If you want to follow along, here's the raw image.
First, for understanding any image, I always first go to the EXIF data. Jeffrey's EXIF Viewer is the easiest tool when looking for interesting bits in a a photo. We're in luck - in addition to telling us the GPS location and camera information (UC San Diego Geisel Library, Nexus 6, btw), we also get some interesting XMP information:
XMP Toolkit                      Adobe XMP Core 5.1.0-jc003
Cropped Area Left Pixels         0
Cropped Area Top Pixels          1,538
Cropped Area Image Width Pixels  9,840
Cropped Area Image Height Pixels 1,872
Full Pano Width Pixels           9,840
Full Pano Height Pixels          4,920
Initial View Heading Degrees     180
Mime                             audio/mp4a-latm
Mime                             image/jpeg
Has Extended XMP                 E55A6FF153CBFB8DBE5E4B22C1ADDF5F
Data                             (4,299,744 bytes binary data)

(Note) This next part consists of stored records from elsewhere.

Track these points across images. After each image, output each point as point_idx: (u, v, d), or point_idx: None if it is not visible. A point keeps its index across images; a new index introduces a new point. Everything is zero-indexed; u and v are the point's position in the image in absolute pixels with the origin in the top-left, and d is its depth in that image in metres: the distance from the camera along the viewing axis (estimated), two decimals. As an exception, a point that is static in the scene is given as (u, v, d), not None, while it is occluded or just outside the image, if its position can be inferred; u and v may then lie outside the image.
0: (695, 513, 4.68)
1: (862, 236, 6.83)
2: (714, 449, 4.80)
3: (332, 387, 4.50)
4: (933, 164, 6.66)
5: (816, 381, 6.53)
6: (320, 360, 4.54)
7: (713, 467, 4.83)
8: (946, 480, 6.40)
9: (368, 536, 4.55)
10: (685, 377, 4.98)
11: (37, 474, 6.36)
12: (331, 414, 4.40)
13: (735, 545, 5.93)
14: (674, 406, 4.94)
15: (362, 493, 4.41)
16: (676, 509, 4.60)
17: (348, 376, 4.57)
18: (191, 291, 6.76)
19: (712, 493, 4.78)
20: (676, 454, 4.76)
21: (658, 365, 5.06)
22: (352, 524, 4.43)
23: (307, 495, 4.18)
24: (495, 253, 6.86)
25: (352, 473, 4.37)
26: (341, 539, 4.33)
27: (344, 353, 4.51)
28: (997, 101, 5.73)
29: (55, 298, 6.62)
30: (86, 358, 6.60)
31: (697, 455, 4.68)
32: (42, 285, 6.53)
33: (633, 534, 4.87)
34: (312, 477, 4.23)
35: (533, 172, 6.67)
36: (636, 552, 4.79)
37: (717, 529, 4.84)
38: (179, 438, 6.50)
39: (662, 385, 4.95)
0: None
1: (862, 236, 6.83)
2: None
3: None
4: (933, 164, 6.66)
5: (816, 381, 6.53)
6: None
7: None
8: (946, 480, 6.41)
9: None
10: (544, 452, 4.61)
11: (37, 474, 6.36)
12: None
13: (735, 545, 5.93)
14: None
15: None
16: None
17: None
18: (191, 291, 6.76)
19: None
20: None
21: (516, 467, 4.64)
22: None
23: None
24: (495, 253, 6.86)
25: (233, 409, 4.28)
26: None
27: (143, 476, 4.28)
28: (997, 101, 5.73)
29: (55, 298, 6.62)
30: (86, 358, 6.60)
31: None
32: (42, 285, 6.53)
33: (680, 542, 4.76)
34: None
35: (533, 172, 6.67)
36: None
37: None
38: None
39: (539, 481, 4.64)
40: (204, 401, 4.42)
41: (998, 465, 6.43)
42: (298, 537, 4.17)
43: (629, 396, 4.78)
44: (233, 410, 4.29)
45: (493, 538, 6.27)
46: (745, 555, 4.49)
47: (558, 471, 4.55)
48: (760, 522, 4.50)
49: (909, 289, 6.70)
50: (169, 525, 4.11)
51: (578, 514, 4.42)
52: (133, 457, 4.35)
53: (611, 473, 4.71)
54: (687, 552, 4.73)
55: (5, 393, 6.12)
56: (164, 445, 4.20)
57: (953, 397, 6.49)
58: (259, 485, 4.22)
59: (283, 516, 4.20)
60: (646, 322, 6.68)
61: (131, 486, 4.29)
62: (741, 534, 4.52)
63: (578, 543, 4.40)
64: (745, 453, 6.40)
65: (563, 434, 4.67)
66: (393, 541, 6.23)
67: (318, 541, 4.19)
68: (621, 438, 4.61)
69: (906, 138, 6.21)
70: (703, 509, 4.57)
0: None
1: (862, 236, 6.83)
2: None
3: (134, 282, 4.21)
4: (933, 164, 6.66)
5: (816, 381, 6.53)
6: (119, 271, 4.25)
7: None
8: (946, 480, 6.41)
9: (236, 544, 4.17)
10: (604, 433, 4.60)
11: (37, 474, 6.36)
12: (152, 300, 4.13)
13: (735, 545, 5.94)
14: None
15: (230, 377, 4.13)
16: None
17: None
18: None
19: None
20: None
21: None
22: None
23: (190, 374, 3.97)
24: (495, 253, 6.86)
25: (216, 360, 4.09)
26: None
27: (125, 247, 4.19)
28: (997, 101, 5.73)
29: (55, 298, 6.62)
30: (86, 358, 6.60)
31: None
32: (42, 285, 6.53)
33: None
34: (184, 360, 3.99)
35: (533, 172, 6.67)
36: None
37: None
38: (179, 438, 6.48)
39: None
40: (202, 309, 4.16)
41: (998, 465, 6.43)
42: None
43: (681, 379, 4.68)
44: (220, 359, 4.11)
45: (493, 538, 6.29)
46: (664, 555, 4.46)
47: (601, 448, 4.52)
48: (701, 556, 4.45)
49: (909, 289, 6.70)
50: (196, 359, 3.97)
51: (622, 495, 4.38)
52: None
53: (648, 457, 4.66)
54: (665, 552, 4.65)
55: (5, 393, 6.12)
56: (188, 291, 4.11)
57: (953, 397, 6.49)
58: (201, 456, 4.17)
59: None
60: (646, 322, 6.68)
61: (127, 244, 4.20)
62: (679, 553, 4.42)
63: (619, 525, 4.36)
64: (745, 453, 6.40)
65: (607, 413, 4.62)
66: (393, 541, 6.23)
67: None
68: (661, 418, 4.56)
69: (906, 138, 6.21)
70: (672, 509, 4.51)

Data                             (1,047,496 bytes binary data)
I didn't know what XMP was before playing around with the photo, but Wikipedia to the rescue:
XMP standardizes a data model, a serialization format and core properties for the definition and processing of extensible metadata. It also provides guidelines for embedding XMP information into popular image, video and document file formats, such as JPEG and PDF, without breaking their readability by applications that do not support XMP.
Great, pretty straightforward. This explains why the raw image is still viewable, despite having extra information encoded. Let's try extracting out that data.

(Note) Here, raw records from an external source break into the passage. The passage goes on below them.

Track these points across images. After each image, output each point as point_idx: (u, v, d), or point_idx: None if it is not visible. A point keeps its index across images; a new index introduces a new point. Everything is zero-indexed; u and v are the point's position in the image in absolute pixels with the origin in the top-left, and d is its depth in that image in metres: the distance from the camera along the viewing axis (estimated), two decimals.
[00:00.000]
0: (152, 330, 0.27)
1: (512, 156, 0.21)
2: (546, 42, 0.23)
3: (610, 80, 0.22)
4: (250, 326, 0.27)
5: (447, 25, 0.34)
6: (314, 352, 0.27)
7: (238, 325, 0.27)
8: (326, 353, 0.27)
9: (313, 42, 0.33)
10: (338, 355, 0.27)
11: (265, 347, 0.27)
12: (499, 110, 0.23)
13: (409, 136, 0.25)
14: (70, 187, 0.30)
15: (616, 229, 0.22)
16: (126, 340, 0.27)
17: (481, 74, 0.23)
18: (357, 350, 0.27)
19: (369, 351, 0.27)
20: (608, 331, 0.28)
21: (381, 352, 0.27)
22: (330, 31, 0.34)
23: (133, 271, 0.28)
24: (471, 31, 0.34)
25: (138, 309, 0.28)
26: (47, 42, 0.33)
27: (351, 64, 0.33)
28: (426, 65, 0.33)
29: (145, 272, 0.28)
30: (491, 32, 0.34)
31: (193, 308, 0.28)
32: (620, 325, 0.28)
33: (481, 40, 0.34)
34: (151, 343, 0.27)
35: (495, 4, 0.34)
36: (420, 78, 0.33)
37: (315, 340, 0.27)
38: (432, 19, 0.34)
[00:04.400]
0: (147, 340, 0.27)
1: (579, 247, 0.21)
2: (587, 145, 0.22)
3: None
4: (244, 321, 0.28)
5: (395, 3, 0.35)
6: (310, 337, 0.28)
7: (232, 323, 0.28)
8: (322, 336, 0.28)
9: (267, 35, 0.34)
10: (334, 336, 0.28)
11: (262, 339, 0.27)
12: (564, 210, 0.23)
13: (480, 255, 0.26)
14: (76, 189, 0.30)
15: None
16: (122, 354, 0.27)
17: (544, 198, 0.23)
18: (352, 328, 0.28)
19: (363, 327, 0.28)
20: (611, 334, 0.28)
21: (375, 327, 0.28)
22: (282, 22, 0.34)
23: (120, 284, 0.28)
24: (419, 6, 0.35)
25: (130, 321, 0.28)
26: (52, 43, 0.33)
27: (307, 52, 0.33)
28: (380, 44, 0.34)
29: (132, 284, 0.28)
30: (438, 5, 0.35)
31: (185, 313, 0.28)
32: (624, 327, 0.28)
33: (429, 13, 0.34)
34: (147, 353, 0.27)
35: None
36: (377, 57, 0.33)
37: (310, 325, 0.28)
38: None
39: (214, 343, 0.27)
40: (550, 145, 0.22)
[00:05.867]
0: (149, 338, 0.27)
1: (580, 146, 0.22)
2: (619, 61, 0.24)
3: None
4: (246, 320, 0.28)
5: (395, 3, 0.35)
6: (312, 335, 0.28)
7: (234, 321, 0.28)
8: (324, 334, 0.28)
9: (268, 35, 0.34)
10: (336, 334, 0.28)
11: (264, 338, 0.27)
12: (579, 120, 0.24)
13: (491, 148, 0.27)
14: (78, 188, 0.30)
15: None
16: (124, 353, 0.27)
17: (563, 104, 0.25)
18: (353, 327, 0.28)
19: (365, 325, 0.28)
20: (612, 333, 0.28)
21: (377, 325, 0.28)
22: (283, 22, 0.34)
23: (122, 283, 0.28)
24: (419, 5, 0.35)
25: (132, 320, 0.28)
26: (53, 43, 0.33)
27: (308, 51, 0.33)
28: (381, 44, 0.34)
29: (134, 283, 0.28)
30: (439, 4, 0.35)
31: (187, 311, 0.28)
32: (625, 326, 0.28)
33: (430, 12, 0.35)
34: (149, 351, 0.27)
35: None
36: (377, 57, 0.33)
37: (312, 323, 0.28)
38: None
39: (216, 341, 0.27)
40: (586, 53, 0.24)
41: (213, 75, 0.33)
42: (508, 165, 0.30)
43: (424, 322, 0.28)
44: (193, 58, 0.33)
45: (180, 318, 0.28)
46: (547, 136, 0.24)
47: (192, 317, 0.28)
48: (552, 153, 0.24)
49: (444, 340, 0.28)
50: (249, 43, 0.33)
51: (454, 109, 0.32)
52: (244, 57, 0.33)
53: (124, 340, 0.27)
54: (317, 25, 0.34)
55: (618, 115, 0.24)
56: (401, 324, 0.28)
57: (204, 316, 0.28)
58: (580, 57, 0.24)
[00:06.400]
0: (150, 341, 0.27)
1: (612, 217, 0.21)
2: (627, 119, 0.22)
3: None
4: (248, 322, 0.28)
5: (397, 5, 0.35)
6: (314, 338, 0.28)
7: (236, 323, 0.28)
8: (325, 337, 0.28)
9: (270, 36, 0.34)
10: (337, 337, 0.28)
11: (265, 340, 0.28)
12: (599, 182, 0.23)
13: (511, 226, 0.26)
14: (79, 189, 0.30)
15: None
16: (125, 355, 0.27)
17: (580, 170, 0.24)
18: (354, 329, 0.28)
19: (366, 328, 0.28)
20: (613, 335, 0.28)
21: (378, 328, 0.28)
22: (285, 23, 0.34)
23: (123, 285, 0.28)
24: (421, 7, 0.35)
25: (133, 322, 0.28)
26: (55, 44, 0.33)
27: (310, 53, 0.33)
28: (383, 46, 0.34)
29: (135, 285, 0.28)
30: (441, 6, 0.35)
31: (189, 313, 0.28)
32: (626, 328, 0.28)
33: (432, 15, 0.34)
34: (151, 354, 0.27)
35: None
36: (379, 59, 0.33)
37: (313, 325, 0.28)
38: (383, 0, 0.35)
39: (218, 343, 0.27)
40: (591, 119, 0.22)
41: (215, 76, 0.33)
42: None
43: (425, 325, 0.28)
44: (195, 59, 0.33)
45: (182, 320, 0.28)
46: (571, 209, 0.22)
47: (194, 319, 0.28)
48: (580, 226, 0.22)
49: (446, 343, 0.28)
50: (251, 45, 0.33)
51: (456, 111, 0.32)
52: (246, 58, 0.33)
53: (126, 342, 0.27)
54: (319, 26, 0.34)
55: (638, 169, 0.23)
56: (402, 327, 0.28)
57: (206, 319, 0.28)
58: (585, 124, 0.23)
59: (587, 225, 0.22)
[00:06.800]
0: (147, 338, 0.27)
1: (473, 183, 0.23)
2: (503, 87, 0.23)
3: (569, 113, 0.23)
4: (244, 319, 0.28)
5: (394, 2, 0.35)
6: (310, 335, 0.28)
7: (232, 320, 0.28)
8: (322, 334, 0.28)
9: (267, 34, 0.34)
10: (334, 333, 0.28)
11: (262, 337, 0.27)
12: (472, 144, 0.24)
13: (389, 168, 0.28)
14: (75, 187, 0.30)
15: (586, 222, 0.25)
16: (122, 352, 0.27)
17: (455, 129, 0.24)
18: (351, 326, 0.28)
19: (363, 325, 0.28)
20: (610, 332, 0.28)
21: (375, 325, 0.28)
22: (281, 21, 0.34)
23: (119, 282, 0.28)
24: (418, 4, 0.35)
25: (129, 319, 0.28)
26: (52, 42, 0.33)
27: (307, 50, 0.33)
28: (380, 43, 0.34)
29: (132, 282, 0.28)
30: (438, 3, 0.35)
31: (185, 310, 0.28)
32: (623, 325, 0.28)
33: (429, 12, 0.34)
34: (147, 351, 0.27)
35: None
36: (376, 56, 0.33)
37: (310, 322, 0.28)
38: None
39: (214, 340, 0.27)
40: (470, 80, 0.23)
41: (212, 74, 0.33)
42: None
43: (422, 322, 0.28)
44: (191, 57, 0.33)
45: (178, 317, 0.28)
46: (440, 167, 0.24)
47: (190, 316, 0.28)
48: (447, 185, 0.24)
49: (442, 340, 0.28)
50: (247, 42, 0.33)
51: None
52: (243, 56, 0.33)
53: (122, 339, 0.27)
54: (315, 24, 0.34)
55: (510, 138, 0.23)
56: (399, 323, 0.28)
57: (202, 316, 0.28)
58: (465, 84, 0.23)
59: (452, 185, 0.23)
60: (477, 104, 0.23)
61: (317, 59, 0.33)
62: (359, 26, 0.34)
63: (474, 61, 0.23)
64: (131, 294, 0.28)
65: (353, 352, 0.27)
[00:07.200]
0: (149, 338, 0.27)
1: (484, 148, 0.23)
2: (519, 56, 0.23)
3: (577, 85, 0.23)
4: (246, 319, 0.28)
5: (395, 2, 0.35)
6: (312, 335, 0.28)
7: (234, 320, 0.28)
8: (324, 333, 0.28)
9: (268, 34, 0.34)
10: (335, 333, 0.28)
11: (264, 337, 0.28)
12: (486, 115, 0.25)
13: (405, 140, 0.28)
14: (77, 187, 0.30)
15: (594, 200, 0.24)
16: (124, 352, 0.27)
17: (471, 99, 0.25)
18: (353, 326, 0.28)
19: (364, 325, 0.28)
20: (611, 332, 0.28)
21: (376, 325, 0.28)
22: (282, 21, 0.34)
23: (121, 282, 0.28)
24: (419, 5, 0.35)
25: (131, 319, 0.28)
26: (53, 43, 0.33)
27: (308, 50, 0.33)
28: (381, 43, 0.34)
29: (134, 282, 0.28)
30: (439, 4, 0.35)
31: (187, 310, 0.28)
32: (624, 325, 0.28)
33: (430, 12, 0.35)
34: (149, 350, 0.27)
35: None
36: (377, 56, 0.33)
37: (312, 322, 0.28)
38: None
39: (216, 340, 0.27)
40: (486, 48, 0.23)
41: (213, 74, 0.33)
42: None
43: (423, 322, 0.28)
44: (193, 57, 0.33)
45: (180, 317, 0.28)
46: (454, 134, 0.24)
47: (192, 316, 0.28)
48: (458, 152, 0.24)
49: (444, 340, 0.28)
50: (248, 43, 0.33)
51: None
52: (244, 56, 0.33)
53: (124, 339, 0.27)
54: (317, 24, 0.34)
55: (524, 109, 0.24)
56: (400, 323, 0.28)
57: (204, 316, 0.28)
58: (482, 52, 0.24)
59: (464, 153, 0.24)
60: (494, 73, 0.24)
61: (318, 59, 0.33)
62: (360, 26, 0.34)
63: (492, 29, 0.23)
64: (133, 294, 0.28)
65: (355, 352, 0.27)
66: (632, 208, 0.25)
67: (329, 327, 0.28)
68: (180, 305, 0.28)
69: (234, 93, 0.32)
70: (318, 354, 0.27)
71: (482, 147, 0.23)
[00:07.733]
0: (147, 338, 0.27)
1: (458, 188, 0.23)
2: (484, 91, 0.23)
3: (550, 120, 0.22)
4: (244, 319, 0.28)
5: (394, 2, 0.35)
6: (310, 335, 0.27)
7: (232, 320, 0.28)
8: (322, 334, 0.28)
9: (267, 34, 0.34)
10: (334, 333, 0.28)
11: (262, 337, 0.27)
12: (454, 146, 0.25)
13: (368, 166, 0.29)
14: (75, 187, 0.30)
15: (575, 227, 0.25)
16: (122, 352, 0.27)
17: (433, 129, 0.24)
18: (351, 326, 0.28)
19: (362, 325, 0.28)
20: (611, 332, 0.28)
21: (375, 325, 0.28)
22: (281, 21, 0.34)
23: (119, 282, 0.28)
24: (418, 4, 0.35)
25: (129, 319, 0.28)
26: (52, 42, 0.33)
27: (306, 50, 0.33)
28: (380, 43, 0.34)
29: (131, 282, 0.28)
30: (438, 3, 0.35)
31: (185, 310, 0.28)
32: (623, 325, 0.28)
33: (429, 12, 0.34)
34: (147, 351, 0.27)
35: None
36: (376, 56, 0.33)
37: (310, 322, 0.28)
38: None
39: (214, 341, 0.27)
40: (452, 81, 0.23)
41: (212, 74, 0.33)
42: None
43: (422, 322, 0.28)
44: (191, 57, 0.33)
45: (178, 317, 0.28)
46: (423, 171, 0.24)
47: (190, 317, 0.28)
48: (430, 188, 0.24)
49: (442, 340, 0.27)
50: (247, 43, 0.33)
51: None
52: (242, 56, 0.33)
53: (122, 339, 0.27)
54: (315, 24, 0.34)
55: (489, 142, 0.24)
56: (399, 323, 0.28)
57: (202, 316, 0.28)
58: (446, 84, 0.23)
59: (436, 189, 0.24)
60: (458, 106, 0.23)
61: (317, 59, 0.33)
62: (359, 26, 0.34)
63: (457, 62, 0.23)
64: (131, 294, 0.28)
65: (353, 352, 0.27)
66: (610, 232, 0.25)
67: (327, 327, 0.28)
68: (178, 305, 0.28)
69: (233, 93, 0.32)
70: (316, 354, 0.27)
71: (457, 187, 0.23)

Python has a nice library that decodes the XMP format, so lets use that: pip install libxmp.
Let's open the file now:
from libxmp.utils import file_to_dict
image_file = 'IMG_20151204_143434.vr.raw.jpg'
xmp = file_to_dict(image_file)
Now, the variable xmp has a dictionary of the neatly decoded data:
print(xmp.keys())
>>> [u'http://ns.google.com/photos/1.0/image/',
 u'http://ns.google.com/photos/1.0/panorama/',
 u'http://ns.adobe.com/tiff/1.0/',
 u'http://ns.adobe.com/xap/1.0/',
 u'http://ns.google.com/photos/1.0/audio/']
We're looking for an image and an audio file. The dictionary key http://ns.google.com/photos/1.0/image  has the image that we're looking for. To extract it out, we need to base64 decode it:
import base64
right_image = base64.b64decode(\
          xmp['http://ns.google.com/photos/1.0/image/'][1][1])

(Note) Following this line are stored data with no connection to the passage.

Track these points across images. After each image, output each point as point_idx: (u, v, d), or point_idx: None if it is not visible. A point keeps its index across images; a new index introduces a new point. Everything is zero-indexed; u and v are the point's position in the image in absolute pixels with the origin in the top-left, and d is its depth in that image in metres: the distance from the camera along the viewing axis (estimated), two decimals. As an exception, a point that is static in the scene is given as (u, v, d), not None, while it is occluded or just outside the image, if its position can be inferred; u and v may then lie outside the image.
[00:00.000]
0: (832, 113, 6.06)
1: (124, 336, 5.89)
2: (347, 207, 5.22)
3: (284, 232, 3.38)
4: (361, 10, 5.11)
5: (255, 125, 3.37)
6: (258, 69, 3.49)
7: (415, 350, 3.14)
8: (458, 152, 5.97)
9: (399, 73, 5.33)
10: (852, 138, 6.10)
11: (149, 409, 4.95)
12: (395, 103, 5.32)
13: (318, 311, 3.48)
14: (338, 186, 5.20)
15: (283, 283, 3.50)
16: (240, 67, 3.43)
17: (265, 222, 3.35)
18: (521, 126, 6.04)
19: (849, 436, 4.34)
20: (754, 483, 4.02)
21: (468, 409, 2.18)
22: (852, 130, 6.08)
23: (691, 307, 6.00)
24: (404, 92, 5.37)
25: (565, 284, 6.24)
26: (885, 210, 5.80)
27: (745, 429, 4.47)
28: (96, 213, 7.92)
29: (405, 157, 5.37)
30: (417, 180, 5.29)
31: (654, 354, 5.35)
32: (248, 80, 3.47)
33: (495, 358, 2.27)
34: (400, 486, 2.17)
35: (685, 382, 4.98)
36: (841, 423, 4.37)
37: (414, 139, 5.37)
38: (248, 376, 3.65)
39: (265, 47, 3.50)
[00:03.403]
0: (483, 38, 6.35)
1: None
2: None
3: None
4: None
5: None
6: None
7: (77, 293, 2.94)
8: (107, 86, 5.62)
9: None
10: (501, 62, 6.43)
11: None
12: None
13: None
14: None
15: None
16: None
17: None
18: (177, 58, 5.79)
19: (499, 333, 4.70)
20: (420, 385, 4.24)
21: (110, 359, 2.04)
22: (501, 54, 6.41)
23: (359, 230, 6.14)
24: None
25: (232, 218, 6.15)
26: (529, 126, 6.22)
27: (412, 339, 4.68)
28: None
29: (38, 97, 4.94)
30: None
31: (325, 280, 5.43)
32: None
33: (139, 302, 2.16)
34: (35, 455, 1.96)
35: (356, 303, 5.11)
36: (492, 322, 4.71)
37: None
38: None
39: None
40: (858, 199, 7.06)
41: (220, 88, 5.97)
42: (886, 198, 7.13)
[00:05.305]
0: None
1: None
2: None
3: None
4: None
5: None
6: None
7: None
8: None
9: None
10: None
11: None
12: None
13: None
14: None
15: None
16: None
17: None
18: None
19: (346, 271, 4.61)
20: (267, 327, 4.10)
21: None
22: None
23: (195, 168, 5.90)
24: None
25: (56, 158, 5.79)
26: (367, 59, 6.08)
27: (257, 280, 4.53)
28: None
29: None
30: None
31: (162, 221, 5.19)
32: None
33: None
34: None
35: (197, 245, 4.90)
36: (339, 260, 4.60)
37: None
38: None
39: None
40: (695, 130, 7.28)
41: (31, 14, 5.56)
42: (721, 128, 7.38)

open('right_image.jpg', 'w').write(right_image)
Now let's take a look at what the image looks like:

Looks pretty similar to the original image that we got. Let's do a diff to see what changed:
 Here, I'm comparing the original image (left eye) and the XMP-extracted image (right eye). The gray areas create the 3d effect, due to the parallax between the two eyes.
Here, I'm comparing the original image (left eye) and the XMP-extracted image (right eye). The gray areas create the 3d effect, due to the parallax between the two eyes.
Finally, lets get the audio information out. Same deal as before - base 64 decoding:
audio = base64.b64decode(\
   xmp['http://ns.google.com/photos/1.0/audio/'][1][1])
open('audio.aac', 'w').write(audio)
I figured out the filetype by exploring the dictionary a little more: xmp['http://ns.google.com/photos/1.0/audio/'][0] shows GAudio:Mime => audio/mp4a-latm, which points to AAC. Here's the audio. (alas, it's not very interesting).
Here's the script in it's entirety:
import base64
from libxmp.utils import file_to_dict
xmp = file_to_dict(image_file)
right_image = base64.b64decode(\
   xmp['http://ns.google.com/photos/1.0/image/'][1][1])
audio = base64.b64decode(\
   xmp['http://ns.google.com/photos/1.0/audio/'][1][1])
open('right_image.jpg', 'w').write(right_image)
open('audio.aac', 'w').write(audio)
Now you can view these images in your favorite VR goggles, woohoo! Thanks Google for using an open, easy-to-use format.